Por lo tanto, una norma que no tiene contenido penal sustantivo, y que surgió con la única finalidad de acelerar los procesos penales, en momentos en que pesaban críticas a la situación de las cárceles argentinas, no puede ser considerada una norma penal informada por el principio de aplicación de ley penal más favorable.

Unido a lo anterior es necesario recordar que los delitos de desaparición forzada de personas son delitos continuados, permanentes en el tiempo, por lo que no cesan en su comisión hasta dar con el paradero de la víctima. En este caso, Luis Muíñas fue condenado por participar en el secuestro de 22 personas en el Hospital Posadas, seis de las cuales siguen desaparecidas al día de hoy. Por lo tanto, durante el tiempo de comisión del delito rigieron dos leyes distintas, la Ley 24.390 (del 2×1) y la Ley 25.430 (que derogó la anterior en 2001) debiendo aplicarse la última de ellas, correspondiente al momento en que se termina el ciclo delictivo continuado.

En este concreto punto es llamativo el cambio de postura de la juez Highton de Nolasco ya que en decisiones anteriores, en relación al secuestro de menores, había argumentado el carácter de delito continuado hasta recuperarse su identidad, curiosamente a los efectos de determinar la ley penal más benigna. S
in embargo, en esta sentencia, dictada en un clima político distinto, el criterio ha mutado radicalmente, en lo que podría calificarse de un grosero uso alternativo del derecho en prejuicio de las víctimas.

Pero por si los anteriores argumentos no hubieran tenido peso suficiente, es necesario recordar un trascendental elemento que no puede ser obviado a la hora de aproximarnos a esta desafortunada sentencia. Durante los años que estuvo en vigor la polémica Ley 24.390, entre 1994 y 2001, existía un esquema de impunidad que impedía el enjuiciamiento de los crímenes de lesa humanidad. En Argentina durante los años 1987 a 2005 rigieron las Leyes de Obediencia Debida y Punto Final, por lo que los órganos judiciales no podían perseguir esos crímenes. Desde el ámbito de la cooperación jurídica internacional, así mismo Argentina, a través de dos decretos presidenciales de Menen y De la Rúa, impidió cualquier cooperación con países como España, que en ese momento actuaban al amparo de la Jurisdicción Universal contra los responsables del Terrorismo de Estado. Y en aquel momento no existía una Corte Penal Internacional que pudiera conocer de esos hechos. Por lo tanto, esos crímenes de lesa humanidad gozaban de absoluta impunidad en los años en que estuvo vigente la Ley 24.390.

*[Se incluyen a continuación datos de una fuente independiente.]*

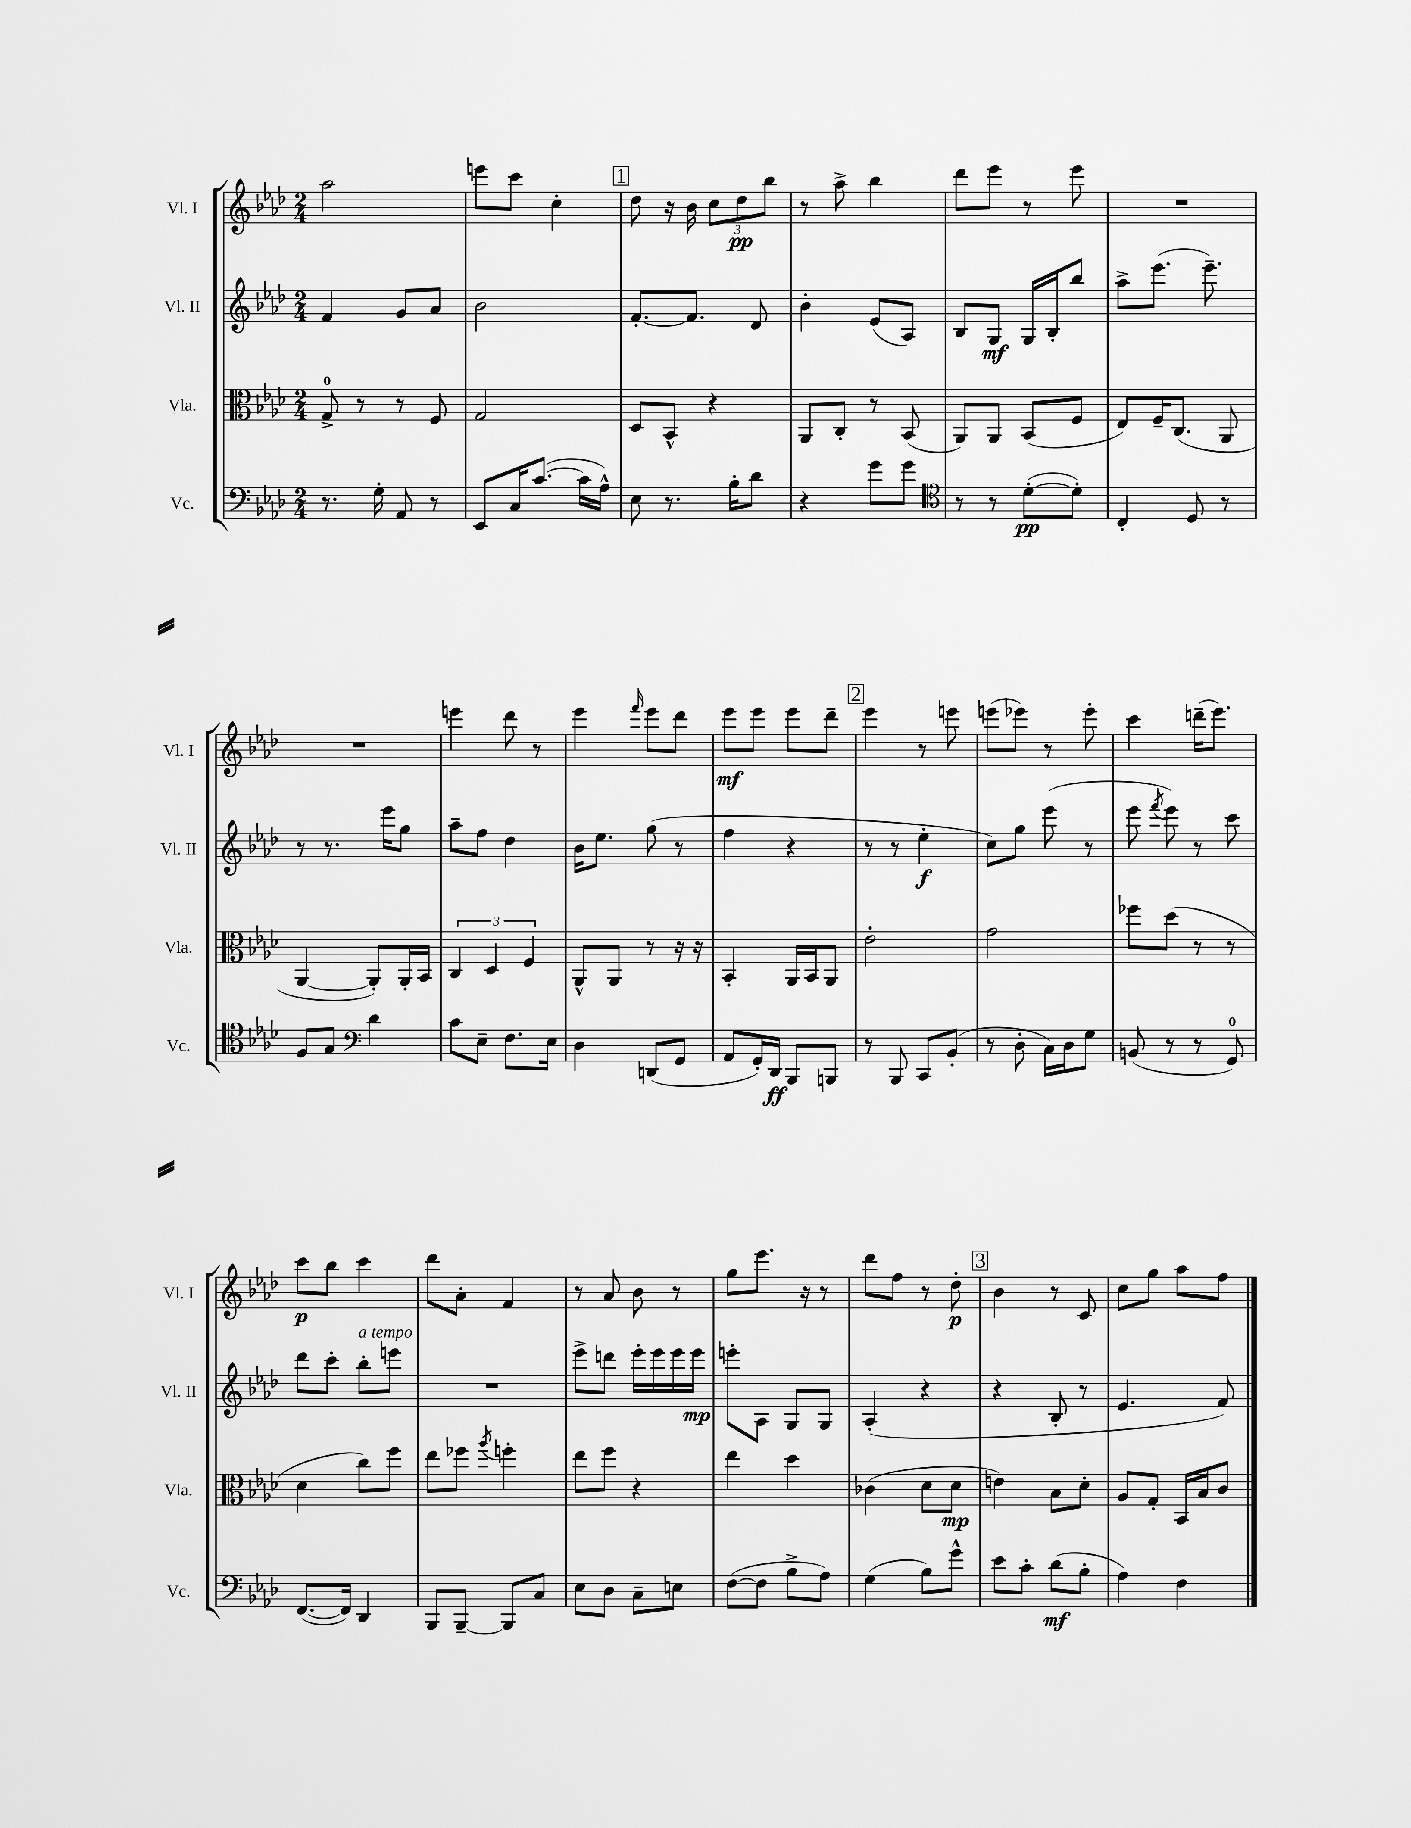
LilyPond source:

De esta forma, es un absurdo jurídico aplicar una ley de beneficio penal a un responsable de crímenes de lesa humanidad por un período en el que esos delitos no podían ser perseguidos. La lógica es aplastante a la vez que simple: como el mecanismo punitivo no podía ejercerse, el mecanismo de beneficio no podía desplegarse.

Por lo tanto, aplicar la Ley 24.390 como ha dispuesto la Corte Suprema supone afirmar que los años de prisión preventiva le serán beneficiados en una regla de 2×1 vigente en un momento donde Luis Muiña jamás podría haber sido sometido a esa prisión preventiva. Evidentemente carece de toda lógica jurídica. 

Así mismo, esta decisión abre el camino apenas subrepticiamente a la posibilidad de adoptar una interpretación similar respecto a las leyes de impunidad que, obviamente, son “más benignas para los responsables” que las actuales.

Como vemos la sentencia es cuestionable en múltiples aspectos jurídicos, pero lo que es incuestionable es que se constituye en una peligrosa amenaza a conquistas históricas de las víctimas, las organizaciones de derechos humanos y la sociedad argentina en su conjunto. La pregunta que surge entonces es evidente a la vez que perturbadora: ¿qué ha guiado a estos ministros de la Corte a realizar este uso torcido del derecho? La respuesta la deben dar no solo los juristas en las publicaciones especializadas, sino quienes han cometido este atropello y hacerlo a través del proceso correspondiente frente al pueblo al que estan sustrayendo sus derechos y su seguridad.